Thursday, November 15, 2012

White Truffle Mac and Cheese (aka Fancy Schmancy Mac & Cheese)


Ingredients

½ cup butter

½ cup chopped red onion

½ cup chopped garlic

½ cup all-purpose flour

2 cups whole milk

1½ cup cooked cavatappi pasta

2 Tbsp plus 2 teaspoons chopped fresh rosemary

2 Tbsp plus 2 teaspoons chopped fresh thyme

2 Tbsp plus 2 teaspoons chopped fresh basil

¼ cup infused white truffle oil

1½ cup grated Parmesan

¼ cup Japanese bread crumbs (panko)

to taste salt and freshly ground black pepper

 
Directions

Cook pasta according to package directions.
Preheat the broiler.

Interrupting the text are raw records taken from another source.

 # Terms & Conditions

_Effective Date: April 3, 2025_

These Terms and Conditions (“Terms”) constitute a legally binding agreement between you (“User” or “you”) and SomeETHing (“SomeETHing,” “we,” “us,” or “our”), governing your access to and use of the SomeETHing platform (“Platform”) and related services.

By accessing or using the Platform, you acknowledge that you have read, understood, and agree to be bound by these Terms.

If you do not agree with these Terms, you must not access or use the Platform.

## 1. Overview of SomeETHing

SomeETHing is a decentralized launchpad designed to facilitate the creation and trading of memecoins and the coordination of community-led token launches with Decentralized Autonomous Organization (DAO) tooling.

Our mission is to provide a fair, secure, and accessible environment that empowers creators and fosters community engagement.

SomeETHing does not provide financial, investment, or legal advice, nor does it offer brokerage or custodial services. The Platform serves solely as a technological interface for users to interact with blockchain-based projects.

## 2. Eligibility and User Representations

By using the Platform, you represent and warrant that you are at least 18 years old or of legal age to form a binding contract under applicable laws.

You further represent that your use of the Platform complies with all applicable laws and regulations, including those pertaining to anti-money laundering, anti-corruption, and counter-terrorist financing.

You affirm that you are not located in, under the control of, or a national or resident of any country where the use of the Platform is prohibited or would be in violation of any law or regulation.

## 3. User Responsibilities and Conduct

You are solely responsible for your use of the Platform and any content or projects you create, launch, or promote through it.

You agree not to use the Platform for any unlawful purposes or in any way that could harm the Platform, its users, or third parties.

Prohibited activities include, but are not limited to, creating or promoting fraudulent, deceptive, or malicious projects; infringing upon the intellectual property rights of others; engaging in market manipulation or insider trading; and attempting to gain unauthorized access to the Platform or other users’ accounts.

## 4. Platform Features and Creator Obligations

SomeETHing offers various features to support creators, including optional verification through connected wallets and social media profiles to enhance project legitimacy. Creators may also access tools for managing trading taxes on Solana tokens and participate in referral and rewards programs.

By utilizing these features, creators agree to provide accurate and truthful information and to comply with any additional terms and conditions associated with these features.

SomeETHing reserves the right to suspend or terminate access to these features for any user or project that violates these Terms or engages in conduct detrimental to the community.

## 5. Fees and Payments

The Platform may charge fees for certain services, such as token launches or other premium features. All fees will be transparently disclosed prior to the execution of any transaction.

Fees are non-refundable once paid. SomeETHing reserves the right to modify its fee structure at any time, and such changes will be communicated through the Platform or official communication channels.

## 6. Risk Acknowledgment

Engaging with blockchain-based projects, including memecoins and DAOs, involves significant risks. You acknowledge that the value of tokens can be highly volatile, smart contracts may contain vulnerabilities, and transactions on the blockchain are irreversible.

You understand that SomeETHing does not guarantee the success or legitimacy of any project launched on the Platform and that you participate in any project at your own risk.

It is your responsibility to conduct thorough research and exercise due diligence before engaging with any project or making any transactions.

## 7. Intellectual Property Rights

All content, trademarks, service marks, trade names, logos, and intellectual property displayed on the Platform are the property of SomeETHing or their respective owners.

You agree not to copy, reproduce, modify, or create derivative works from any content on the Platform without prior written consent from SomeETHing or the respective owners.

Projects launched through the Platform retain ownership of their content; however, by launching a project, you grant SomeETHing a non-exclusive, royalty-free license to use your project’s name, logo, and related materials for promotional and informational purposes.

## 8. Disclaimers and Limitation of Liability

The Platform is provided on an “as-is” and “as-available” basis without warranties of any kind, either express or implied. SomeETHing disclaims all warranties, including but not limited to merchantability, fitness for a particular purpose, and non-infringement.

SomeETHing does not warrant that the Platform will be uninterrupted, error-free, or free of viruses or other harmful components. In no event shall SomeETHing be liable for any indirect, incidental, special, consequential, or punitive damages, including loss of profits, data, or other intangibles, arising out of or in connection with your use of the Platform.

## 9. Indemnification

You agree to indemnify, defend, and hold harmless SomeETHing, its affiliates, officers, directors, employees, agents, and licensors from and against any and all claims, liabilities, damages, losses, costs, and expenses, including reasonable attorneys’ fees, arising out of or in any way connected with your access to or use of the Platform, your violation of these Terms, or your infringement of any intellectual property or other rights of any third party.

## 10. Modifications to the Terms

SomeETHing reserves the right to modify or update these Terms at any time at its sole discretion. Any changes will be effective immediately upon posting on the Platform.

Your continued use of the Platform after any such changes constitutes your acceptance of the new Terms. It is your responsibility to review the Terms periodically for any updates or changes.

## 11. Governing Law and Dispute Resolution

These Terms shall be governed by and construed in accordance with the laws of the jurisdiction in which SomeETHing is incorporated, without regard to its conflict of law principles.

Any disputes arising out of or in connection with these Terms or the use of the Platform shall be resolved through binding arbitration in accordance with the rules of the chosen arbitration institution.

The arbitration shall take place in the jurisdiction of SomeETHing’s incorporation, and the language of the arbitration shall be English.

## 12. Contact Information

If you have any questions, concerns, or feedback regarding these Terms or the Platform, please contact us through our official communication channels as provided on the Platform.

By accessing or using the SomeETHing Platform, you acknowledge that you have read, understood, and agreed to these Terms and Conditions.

Add butter to a saucepan over medium-high heat. Saute onions and garlic until they turn slightly brown. Add flour and whisk together for 3 minutes to make a blonde roux. Whisk in milk and bring to a boil, stirring constantly to prevent the roux from burning. Cook for approximately 10 minutes or until the roux has dissolved completely and you can no longer taste the flour. Add pasta and stir until hot. Add fresh herbs, truffle oil, and half of the Parmesan and stir until dissolved. Season, to taste, with salt and pepper. Put all ingredients into an ovenproof dish and sprinkle the remaining cheese and bread crumbs on top evenly. Place under a broiler until top becomes golden brown.
 
Source ~ My Dear Friend Jennie via San Diego Restaurants dot com via Gaslamp Strip Club (Restaurant Side Dish)
 
Patti’s notes: Cavatappi is measured before cooking the pasta.  I personally think the cavatappi makes this recipe great so I wouldn’t substitute with other pasta. YMMV.  I make this recipe as-is and my nephew’s youngest son says it’s the best ever. 
Side note: I have developed an allergic reaction to truffle oil so I don’t eat this anymore because I can’t possibly make it for him without one of the “fancy schmancy” parts. 
 
Health-o-Meter: Why even go there?  Remember, it's a side dish.  It is not recommended to eat the entire pan when nobody is looking!  ;-) 
 
Easy Meter: Not bad.  Lots of herb chopping and babysitting the roux so I would ever-so-slightly elevate it up a half a notch from easy.